**JOB**
Put every line of text in the material into a JSON list of strings, one string per line, and leave out any blank lines.
**** INPUT DATA ****
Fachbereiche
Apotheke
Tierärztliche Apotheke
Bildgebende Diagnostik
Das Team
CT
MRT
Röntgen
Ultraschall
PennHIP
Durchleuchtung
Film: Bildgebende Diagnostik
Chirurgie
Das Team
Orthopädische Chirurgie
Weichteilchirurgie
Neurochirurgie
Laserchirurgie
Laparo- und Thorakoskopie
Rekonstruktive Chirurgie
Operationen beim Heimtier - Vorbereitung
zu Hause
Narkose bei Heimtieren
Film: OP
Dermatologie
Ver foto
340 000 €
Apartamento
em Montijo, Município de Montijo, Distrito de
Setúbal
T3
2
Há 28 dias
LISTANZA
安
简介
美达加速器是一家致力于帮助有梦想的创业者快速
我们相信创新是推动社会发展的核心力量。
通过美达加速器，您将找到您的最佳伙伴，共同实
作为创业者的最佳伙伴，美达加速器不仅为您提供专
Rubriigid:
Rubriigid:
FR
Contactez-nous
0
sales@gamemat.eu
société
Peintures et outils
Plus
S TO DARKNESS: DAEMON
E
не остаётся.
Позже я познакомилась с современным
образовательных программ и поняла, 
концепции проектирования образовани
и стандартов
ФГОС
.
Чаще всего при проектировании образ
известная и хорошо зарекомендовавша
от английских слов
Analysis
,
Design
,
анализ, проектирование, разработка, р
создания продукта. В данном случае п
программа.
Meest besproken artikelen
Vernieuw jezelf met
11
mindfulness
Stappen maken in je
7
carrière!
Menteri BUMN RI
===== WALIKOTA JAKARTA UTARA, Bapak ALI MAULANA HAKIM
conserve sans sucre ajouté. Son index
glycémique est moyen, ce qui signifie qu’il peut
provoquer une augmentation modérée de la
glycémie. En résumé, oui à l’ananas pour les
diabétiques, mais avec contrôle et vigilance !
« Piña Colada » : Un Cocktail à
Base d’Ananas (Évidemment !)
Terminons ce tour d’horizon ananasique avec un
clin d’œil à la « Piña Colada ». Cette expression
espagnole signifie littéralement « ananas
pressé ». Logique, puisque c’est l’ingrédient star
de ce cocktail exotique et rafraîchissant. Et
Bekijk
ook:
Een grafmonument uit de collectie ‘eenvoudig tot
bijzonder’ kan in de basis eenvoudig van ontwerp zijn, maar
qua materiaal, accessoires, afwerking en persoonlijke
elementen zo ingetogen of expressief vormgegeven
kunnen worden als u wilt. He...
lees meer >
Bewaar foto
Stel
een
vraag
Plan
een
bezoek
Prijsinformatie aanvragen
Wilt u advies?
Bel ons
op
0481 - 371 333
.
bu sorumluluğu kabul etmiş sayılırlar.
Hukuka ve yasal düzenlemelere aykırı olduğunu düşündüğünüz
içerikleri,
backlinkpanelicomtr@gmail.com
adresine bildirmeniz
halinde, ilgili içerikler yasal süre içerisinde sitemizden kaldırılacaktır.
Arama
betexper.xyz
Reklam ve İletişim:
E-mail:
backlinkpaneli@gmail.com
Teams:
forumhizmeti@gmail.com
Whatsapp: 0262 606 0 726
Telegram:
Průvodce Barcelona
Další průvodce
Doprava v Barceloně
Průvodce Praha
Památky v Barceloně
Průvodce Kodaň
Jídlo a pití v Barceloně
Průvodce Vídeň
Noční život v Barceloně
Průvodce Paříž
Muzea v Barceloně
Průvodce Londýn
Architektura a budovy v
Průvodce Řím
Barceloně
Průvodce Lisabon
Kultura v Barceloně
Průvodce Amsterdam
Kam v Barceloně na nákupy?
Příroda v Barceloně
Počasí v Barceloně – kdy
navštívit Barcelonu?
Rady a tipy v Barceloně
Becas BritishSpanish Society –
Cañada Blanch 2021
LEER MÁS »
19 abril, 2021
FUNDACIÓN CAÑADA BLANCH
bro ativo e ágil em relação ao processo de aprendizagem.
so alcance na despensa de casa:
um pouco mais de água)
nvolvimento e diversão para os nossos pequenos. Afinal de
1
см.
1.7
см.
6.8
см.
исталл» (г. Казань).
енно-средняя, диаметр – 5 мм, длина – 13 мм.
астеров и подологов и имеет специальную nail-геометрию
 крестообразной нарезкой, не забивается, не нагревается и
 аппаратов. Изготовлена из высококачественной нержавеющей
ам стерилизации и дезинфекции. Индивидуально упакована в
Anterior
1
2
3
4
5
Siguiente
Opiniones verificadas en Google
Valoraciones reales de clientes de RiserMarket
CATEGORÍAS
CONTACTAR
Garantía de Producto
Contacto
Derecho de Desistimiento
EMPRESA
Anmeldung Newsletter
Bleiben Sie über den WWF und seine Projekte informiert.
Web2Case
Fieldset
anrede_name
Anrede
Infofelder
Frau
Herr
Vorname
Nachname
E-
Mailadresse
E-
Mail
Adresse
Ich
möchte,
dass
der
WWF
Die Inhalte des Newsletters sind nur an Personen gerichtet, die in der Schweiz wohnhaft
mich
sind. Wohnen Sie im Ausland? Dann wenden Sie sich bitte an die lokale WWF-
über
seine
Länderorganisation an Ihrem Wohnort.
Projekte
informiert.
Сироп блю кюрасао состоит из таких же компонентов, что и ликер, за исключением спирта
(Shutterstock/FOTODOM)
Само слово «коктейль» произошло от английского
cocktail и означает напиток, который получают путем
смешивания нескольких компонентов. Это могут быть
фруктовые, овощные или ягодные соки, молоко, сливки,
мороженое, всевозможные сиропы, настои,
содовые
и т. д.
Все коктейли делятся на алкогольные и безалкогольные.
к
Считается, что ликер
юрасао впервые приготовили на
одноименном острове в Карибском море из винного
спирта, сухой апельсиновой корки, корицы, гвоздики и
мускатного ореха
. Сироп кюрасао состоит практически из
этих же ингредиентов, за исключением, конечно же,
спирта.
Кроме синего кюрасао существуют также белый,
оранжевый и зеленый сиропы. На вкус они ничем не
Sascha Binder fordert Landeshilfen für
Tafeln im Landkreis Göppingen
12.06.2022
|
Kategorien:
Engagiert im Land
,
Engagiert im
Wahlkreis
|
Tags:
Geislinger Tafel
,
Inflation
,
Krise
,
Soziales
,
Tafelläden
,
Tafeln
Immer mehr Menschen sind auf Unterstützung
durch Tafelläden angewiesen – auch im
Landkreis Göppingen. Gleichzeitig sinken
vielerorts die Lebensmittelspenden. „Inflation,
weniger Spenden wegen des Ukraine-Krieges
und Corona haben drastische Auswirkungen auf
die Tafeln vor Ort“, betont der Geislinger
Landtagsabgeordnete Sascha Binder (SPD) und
****
**SOLUTION TO THE EXERCISE**
[
  "Fachbereiche",
  "Apotheke",
  "Tierärztliche Apotheke",
  "Bildgebende Diagnostik",
  "Das Team",
  "CT",
  "MRT",
  "Röntgen",
  "Ultraschall",
  "PennHIP",
  "Durchleuchtung",
  "Film: Bildgebende Diagnostik",
  "Chirurgie",
  "Das Team",
  "Orthopädische Chirurgie",
  "Weichteilchirurgie",
  "Neurochirurgie",
  "Laserchirurgie",
  "Laparo- und Thorakoskopie",
  "Rekonstruktive Chirurgie",
  "Operationen beim Heimtier - Vorbereitung",
  "zu Hause",
  "Narkose bei Heimtieren",
  "Film: OP",
  "Dermatologie",
  "Ver foto",
  "340 000 €",
  "Apartamento",
  "em Montijo, Município de Montijo, Distrito de",
  "Setúbal",
  "T3",
  "2",
  "Há 28 dias",
  "LISTANZA",
  "安",
  "简介",
  "美达加速器是一家致力于帮助有梦想的创业者快速",
  "我们相信创新是推动社会发展的核心力量。",
  "通过美达加速器，您将找到您的最佳伙伴，共同实",
  "作为创业者的最佳伙伴，美达加速器不仅为您提供专",
  "Rubriigid:",
  "Rubriigid:",
  "FR",
  "Contactez-nous",
  "0",
  "sales@gamemat.eu",
  "société",
  "Peintures et outils",
  "Plus",
  "S TO DARKNESS: DAEMON",
  "E",
  "не остаётся.",
  "Позже я познакомилась с современным",
  "образовательных программ и поняла, ",
  "концепции проектирования образовани",
  "и стандартов",
  "ФГОС",
  ".",
  "Чаще всего при проектировании образ",
  "известная и хорошо зарекомендовавша",
  "от английских слов",
  "Analysis",
  ",",
  "Design",
  ",",
  "анализ, проектирование, разработка, р",
  "создания продукта. В данном случае п",
  "программа.",
  "Meest besproken artikelen",
  "Vernieuw jezelf met",
  "11",
  "mindfulness",
  "Stappen maken in je",
  "7",
  "carrière!",
  "Menteri BUMN RI",
  "===== WALIKOTA JAKARTA UTARA, Bapak ALI MAULANA HAKIM",
  "conserve sans sucre ajouté. Son index",
  "glycémique est moyen, ce qui signifie qu’il peut",
  "provoquer une augmentation modérée de la",
  "glycémie. En résumé, oui à l’ananas pour les",
  "diabétiques, mais avec contrôle et vigilance !",
  "« Piña Colada » : Un Cocktail à",
  "Base d’Ananas (Évidemment !)",
  "Terminons ce tour d’horizon ananasique avec un",
  "clin d’œil à la « Piña Colada ». Cette expression",
  "espagnole signifie littéralement « ananas",
  "pressé ». Logique, puisque c’est l’ingrédient star",
  "de ce cocktail exotique et rafraîchissant. Et",
  "Bekijk",
  "ook:",
  "Een grafmonument uit de collectie ‘eenvoudig tot",
  "bijzonder’ kan in de basis eenvoudig van ontwerp zijn, maar",
  "qua materiaal, accessoires, afwerking en persoonlijke",
  "elementen zo ingetogen of expressief vormgegeven",
  "kunnen worden als u wilt. He...",
  "lees meer >",
  "Bewaar foto",
  "Stel",
  "een",
  "vraag",
  "Plan",
  "een",
  "bezoek",
  "Prijsinformatie aanvragen",
  "Wilt u advies?",
  "Bel ons",
  "op",
  "0481 - 371 333",
  ".",
  "bu sorumluluğu kabul etmiş sayılırlar.",
  "Hukuka ve yasal düzenlemelere aykırı olduğunu düşündüğünüz",
  "içerikleri,",
  "backlinkpanelicomtr@gmail.com",
  "adresine bildirmeniz",
  "halinde, ilgili içerikler yasal süre içerisinde sitemizden kaldırılacaktır.",
  "Arama",
  "betexper.xyz",
  "Reklam ve İletişim:",
  "E-mail:",
  "backlinkpaneli@gmail.com",
  "Teams:",
  "forumhizmeti@gmail.com",
  "Whatsapp: 0262 606 0 726",
  "Telegram:",
  "Průvodce Barcelona",
  "Další průvodce",
  "Doprava v Barceloně",
  "Průvodce Praha",
  "Památky v Barceloně",
  "Průvodce Kodaň",
  "Jídlo a pití v Barceloně",
  "Průvodce Vídeň",
  "Noční život v Barceloně",
  "Průvodce Paříž",
  "Muzea v Barceloně",
  "Průvodce Londýn",
  "Architektura a budovy v",
  "Průvodce Řím",
  "Barceloně",
  "Průvodce Lisabon",
  "Kultura v Barceloně",
  "Průvodce Amsterdam",
  "Kam v Barceloně na nákupy?",
  "Příroda v Barceloně",
  "Počasí v Barceloně – kdy",
  "navštívit Barcelonu?",
  "Rady a tipy v Barceloně",
  "Becas BritishSpanish Society –",
  "Cañada Blanch 2021",
  "LEER MÁS »",
  "19 abril, 2021",
  "FUNDACIÓN CAÑADA BLANCH",
  "bro ativo e ágil em relação ao processo de aprendizagem.",
  "so alcance na despensa de casa:",
  "um pouco mais de água)",
  "nvolvimento e diversão para os nossos pequenos. Afinal de",
  "1",
  "см.",
  "1.7",
  "см.",
  "6.8",
  "см.",
  "исталл» (г. Казань).",
  "енно-средняя, диаметр – 5 мм, длина – 13 мм.",
  "астеров и подологов и имеет специальную nail-геометрию",
  " крестообразной нарезкой, не забивается, не нагревается и",
  " аппаратов. Изготовлена из высококачественной нержавеющей",
  "ам стерилизации и дезинфекции. Индивидуально упакована в",
  "Anterior",
  "1",
  "2",
  "3",
  "4",
  "5",
  "Siguiente",
  "Opiniones verificadas en Google",
  "Valoraciones reales de clientes de RiserMarket",
  "CATEGORÍAS",
  "CONTACTAR",
  "Garantía de Producto",
  "Contacto",
  "Derecho de Desistimiento",
  "EMPRESA",
  "Anmeldung Newsletter",
  "Bleiben Sie über den WWF und seine Projekte informiert.",
  "Web2Case",
  "Fieldset",
  "anrede_name",
  "Anrede",
  "Infofelder",
  "Frau",
  "Herr",
  "Vorname",
  "Nachname",
  "E-",
  "Mailadresse",
  "E-",
  "Mail",
  "Adresse",
  "Ich",
  "möchte,",
  "dass",
  "der",
  "WWF",
  "Die Inhalte des Newsletters sind nur an Personen gerichtet, die in der Schweiz wohnhaft",
  "mich",
  "sind. Wohnen Sie im Ausland? Dann wenden Sie sich bitte an die lokale WWF-",
  "über",
  "seine",
  "Länderorganisation an Ihrem Wohnort.",
  "Projekte",
  "informiert.",
  "Сироп блю кюрасао состоит из таких же компонентов, что и ликер, за исключением спирта",
  "(Shutterstock/FOTODOM)",
  "Само слово «коктейль» произошло от английского",
  "cocktail и означает напиток, который получают путем",
  "смешивания нескольких компонентов. Это могут быть",
  "фруктовые, овощные или ягодные соки, молоко, сливки,",
  "мороженое, всевозможные сиропы, настои,",
  "содовые",
  "и т. д.",
  "Все коктейли делятся на алкогольные и безалкогольные.",
  "к",
  "Считается, что ликер",
  "юрасао впервые приготовили на",
  "одноименном острове в Карибском море из винного",
  "спирта, сухой апельсиновой корки, корицы, гвоздики и",
  "мускатного ореха",
  ". Сироп кюрасао состоит практически из",
  "этих же ингредиентов, за исключением, конечно же,",
  "спирта.",
  "Кроме синего кюрасао существуют также белый,",
  "оранжевый и зеленый сиропы. На вкус они ничем не",
  "Sascha Binder fordert Landeshilfen für",
  "Tafeln im Landkreis Göppingen",
  "12.06.2022",
  "|",
  "Kategorien:",
  "Engagiert im Land",
  ",",
  "Engagiert im",
  "Wahlkreis",
  "|",
  "Tags:",
  "Geislinger Tafel",
  ",",
  "Inflation",
  ",",
  "Krise",
  ",",
  "Soziales",
  ",",
  "Tafelläden",
  ",",
  "Tafeln",
  "Immer mehr Menschen sind auf Unterstützung",
  "durch Tafelläden angewiesen – auch im",
  "Landkreis Göppingen. Gleichzeitig sinken",
  "vielerorts die Lebensmittelspenden. „Inflation,",
  "weniger Spenden wegen des Ukraine-Krieges",
  "und Corona haben drastische Auswirkungen auf",
  "die Tafeln vor Ort“, betont der Geislinger",
  "Landtagsabgeordnete Sascha Binder (SPD) und"
]